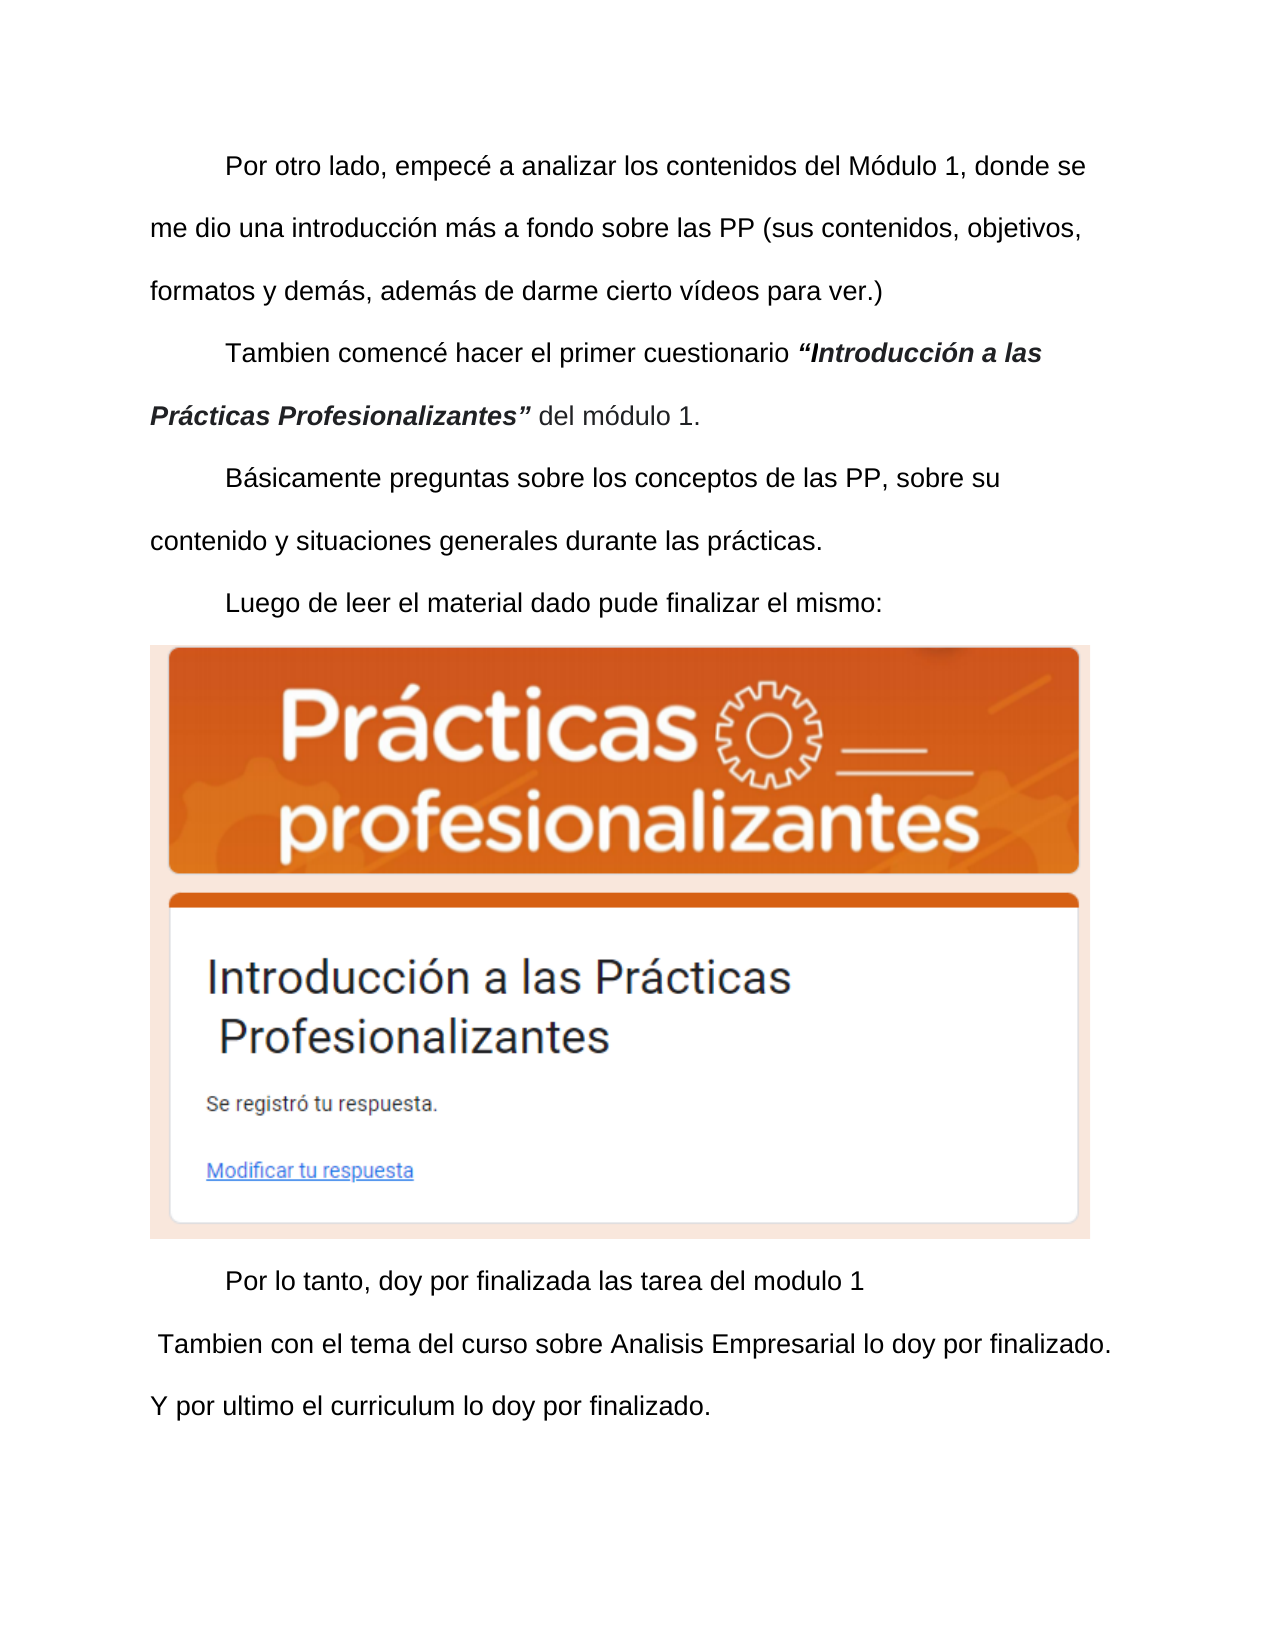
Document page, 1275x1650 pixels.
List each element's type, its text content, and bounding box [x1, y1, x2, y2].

text Por otro lado, empecé a analizar los contenidos del Módulo 1, donde se me dio una introducción más a fondo sobre las PP (sus contenidos, objetivos, formatos y demás, además de darme cierto vídeos para ver.) [150, 150, 1125, 306]
text Tambien comencé hacer el primer cuestionario “Introducción a las Prácticas Profesionalizantes” del módulo 1. [150, 337, 1125, 431]
text Luego de leer el material dado pude finalizar el mismo: [150, 587, 1125, 1239]
text Por lo tanto, doy por finalizada las tarea del modulo 1 [150, 1265, 1125, 1296]
text Básicamente preguntas sobre los conceptos de las PP, sobre su contenido y situaciones generales durante las prácticas. [150, 462, 1125, 556]
text Tambien con el tema del curso sobre Analisis Empresarial lo doy por finalizado. [150, 1328, 1125, 1359]
text Y por ultimo el curriculum lo doy por finalizado. [150, 1390, 1125, 1421]
picture [150, 645, 1091, 1239]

──────────

DIRECTIVE:
For each entry, repeat its text exactly and leave out any picture it holds.

EXPECTED ANSWER:
Document page, 1275x1650 pixels.
List each element's type, its text content, and bounding box [x1, y1, x2, y2].

text Por otro lado, empecé a analizar los contenidos del Módulo 1, donde se me dio una introducción más a fondo sobre las PP (sus contenidos, objetivos, formatos y demás, además de darme cierto vídeos para ver.) [150, 150, 1125, 306]
text Tambien comencé hacer el primer cuestionario “Introducción a las Prácticas Profesionalizantes” del módulo 1. [150, 337, 1125, 431]
text Luego de leer el material dado pude finalizar el mismo: [150, 587, 1125, 1239]
text Por lo tanto, doy por finalizada las tarea del modulo 1 [150, 1265, 1125, 1296]
text Básicamente preguntas sobre los conceptos de las PP, sobre su contenido y situaciones generales durante las prácticas. [150, 462, 1125, 556]
text Tambien con el tema del curso sobre Analisis Empresarial lo doy por finalizado. [150, 1328, 1125, 1359]
text Y por ultimo el curriculum lo doy por finalizado. [150, 1390, 1125, 1421]
picture [150, 645, 1091, 1239]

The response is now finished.